The copy must match the data word for word and contain no pictures.

▶ **RECORD EXTRACTS**
#####

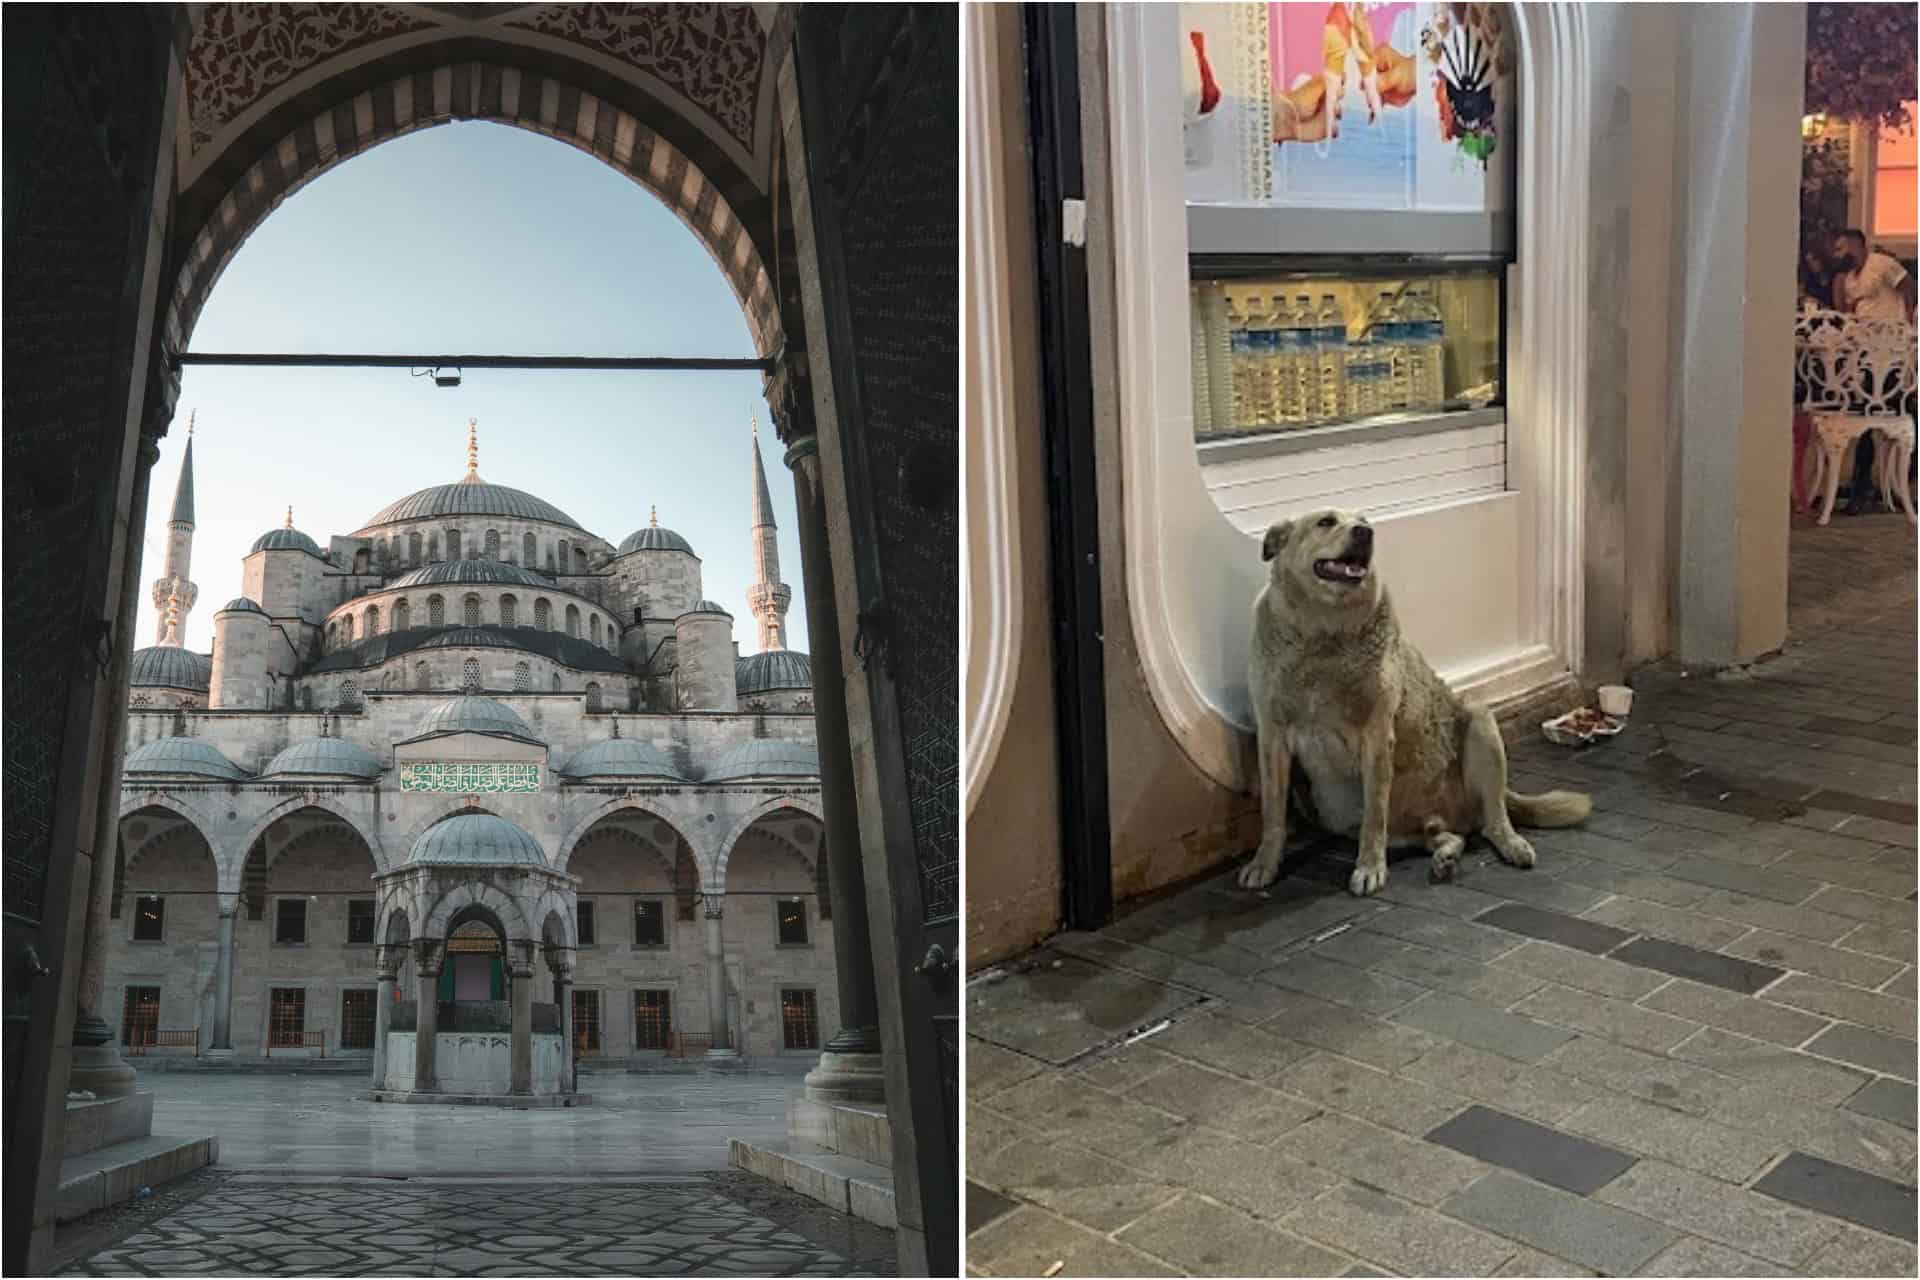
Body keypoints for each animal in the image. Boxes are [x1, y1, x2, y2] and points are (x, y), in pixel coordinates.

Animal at [1244, 506, 1589, 898]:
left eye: (1363, 520)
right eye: (1325, 522)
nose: (1365, 532)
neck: (1323, 634)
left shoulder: (1377, 737)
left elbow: (1374, 816)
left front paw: (1369, 868)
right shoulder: (1272, 737)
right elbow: (1272, 813)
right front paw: (1264, 863)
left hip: (1479, 721)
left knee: (1493, 819)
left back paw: (1510, 844)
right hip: (1350, 817)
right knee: (1449, 836)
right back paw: (1445, 857)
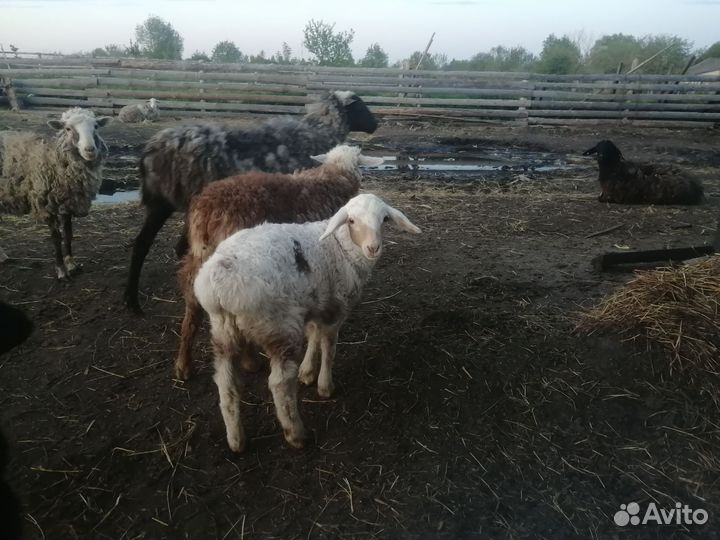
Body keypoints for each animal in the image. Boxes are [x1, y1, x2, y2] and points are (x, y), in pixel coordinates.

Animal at [0, 107, 111, 278]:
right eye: (68, 129)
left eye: (96, 126)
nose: (90, 150)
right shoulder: (46, 204)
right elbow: (56, 237)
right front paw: (61, 270)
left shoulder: (67, 203)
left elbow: (68, 234)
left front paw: (71, 264)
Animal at [124, 90, 378, 313]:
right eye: (360, 106)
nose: (375, 124)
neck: (318, 134)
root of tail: (151, 148)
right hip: (170, 203)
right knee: (149, 245)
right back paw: (134, 303)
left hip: (165, 204)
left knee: (148, 244)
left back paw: (134, 302)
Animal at [175, 145, 383, 381]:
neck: (334, 176)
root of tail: (206, 209)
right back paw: (250, 361)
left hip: (199, 257)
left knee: (192, 301)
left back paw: (183, 364)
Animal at [194, 193, 421, 452]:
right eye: (351, 220)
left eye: (384, 219)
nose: (373, 248)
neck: (341, 248)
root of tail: (219, 284)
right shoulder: (335, 309)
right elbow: (328, 347)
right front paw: (325, 386)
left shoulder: (317, 304)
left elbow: (313, 335)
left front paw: (307, 372)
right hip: (279, 327)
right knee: (280, 384)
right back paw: (296, 434)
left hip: (223, 330)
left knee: (227, 383)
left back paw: (236, 440)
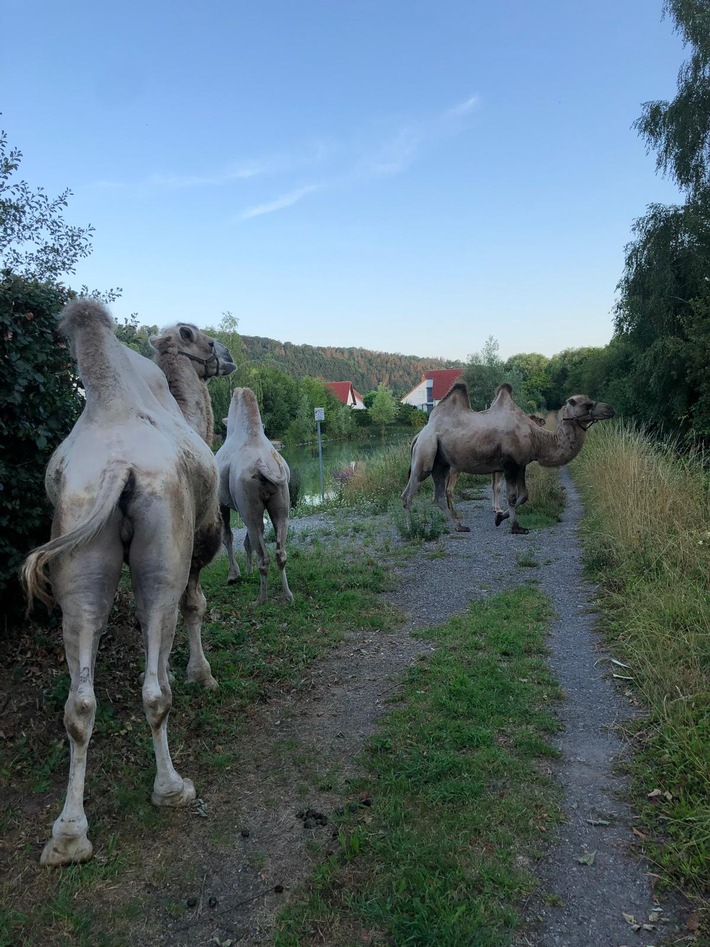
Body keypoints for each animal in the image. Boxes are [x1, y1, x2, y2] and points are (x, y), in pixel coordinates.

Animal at [22, 302, 224, 868]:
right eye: (204, 339)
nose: (226, 359)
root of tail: (116, 465)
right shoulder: (200, 536)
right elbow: (195, 604)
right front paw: (200, 675)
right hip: (163, 533)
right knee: (153, 684)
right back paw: (172, 787)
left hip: (77, 536)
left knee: (79, 702)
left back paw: (68, 836)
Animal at [217, 386, 294, 604]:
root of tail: (263, 467)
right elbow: (246, 541)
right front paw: (247, 570)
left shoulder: (222, 503)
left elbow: (227, 536)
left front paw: (234, 575)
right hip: (279, 503)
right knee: (280, 550)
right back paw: (288, 595)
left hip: (249, 508)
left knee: (263, 553)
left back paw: (261, 599)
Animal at [404, 384, 616, 532]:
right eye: (587, 404)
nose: (610, 409)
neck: (536, 437)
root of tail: (419, 434)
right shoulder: (510, 464)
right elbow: (512, 497)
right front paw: (516, 527)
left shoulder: (521, 464)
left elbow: (524, 495)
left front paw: (500, 518)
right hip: (425, 454)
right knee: (408, 493)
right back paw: (412, 529)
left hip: (440, 463)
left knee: (438, 495)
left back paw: (460, 526)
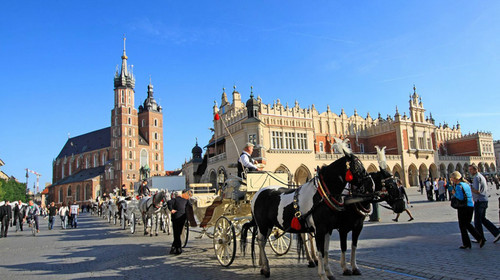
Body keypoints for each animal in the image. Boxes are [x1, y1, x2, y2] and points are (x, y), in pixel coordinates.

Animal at [242, 141, 376, 278]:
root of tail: (258, 193)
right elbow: (320, 251)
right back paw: (266, 268)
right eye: (357, 166)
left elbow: (326, 251)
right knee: (261, 242)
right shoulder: (321, 229)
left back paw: (263, 267)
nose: (371, 184)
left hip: (268, 225)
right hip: (263, 225)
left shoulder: (328, 229)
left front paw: (329, 273)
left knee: (260, 241)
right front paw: (322, 274)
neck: (321, 195)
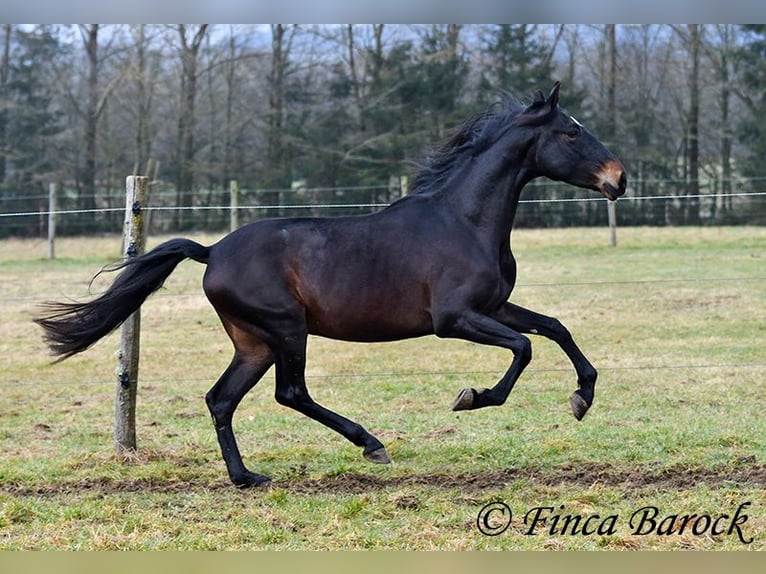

#####

▶ **SOLUTION TO THE PROBLEM**
Body keypoints for each animal in the image. Boxes are [x1, y1, x2, y2] and points are (x, y), in pixel coordinates.

Animal at [1244, 506, 1589, 898]:
left eye: (1363, 520)
right eye: (1325, 522)
nose: (1365, 532)
neck: (1323, 634)
left shoulder: (1377, 737)
left elbow: (1374, 816)
left front paw: (1369, 868)
right shoulder: (1272, 737)
right elbow: (1272, 813)
right front paw: (1264, 863)
left hip: (1479, 721)
left knee: (1493, 819)
left back paw: (1510, 844)
right hip: (1350, 817)
right knee: (1449, 836)
right back paw: (1445, 857)
Body keypoints for each animal in the image. Boxes are [x1, y1, x2, y2] and points are (x, y), in pixel coordinates.

Animal at [0, 107, 111, 278]:
right eye: (68, 129)
left eye: (96, 126)
nose: (90, 150)
right shoulder: (46, 204)
right elbow: (56, 237)
right front paw: (61, 270)
left shoulder: (67, 203)
left elbow: (68, 234)
left front paw: (71, 264)
Animal at [124, 90, 378, 313]:
right eye: (360, 106)
nose: (375, 124)
neck: (318, 134)
root of tail: (151, 148)
right hip: (170, 203)
right knee: (149, 245)
right back paw: (134, 303)
left hip: (165, 204)
left knee: (148, 244)
left back paw: (134, 302)
Animal at [175, 145, 383, 381]:
neck: (334, 176)
root of tail: (206, 209)
right back paw: (250, 361)
left hip: (199, 257)
left knee: (192, 301)
left back paw: (183, 364)
Animal at [194, 193, 421, 452]:
right eye: (351, 220)
left eye: (384, 219)
nose: (373, 248)
neck: (341, 248)
root of tail: (219, 284)
right shoulder: (335, 309)
right elbow: (328, 347)
right front paw: (325, 386)
left shoulder: (317, 304)
left elbow: (313, 335)
left front paw: (307, 372)
right hip: (279, 327)
right knee: (280, 384)
right back paw: (296, 434)
left hip: (223, 330)
left knee: (227, 383)
left back paw: (236, 440)
Body keypoints for each animal in the image. Boxes are [x1, y1, x2, y2] and points are (x, y), in pixel coordinates.

Animal at [22, 302, 224, 868]:
right eye: (204, 339)
nose: (226, 359)
root of tail: (116, 465)
right shoulder: (200, 536)
right elbow: (195, 604)
right front paw: (200, 675)
right hip: (163, 533)
right knee: (153, 684)
right back paw: (172, 787)
left hip: (77, 536)
left knee: (79, 702)
left back paw: (68, 836)
Animal at [217, 386, 294, 604]:
root of tail: (263, 467)
right elbow: (246, 541)
right front paw: (247, 570)
left shoulder: (222, 503)
left elbow: (227, 536)
left front paw: (234, 575)
right hip: (279, 503)
right knee: (280, 550)
right back paw: (288, 595)
left hip: (249, 508)
left knee: (263, 553)
left back paw: (261, 599)
Animal at [404, 384, 616, 532]:
right eye: (587, 404)
nose: (610, 409)
neck: (536, 437)
root of tail: (419, 434)
right shoulder: (510, 464)
right elbow: (512, 497)
right front paw: (516, 527)
left shoulder: (521, 464)
left elbow: (524, 495)
left front paw: (500, 518)
right hip: (425, 454)
right knee: (408, 493)
right back paw: (412, 529)
left hip: (440, 463)
left knee: (438, 495)
left back paw: (460, 526)
Body keypoints for each animal in the image. Boxes are [x1, y1, x2, y2] and points are (x, y), in pixel coordinates.

Animal at [242, 141, 376, 278]:
root of tail: (258, 193)
right elbow: (320, 251)
right back paw: (266, 268)
right eye: (357, 166)
left elbow: (326, 251)
right knee: (261, 242)
right shoulder: (321, 229)
left back paw: (263, 267)
nose: (371, 184)
left hip: (268, 225)
right hip: (263, 225)
left shoulder: (328, 229)
left front paw: (329, 273)
left knee: (260, 241)
right front paw: (322, 274)
neck: (321, 195)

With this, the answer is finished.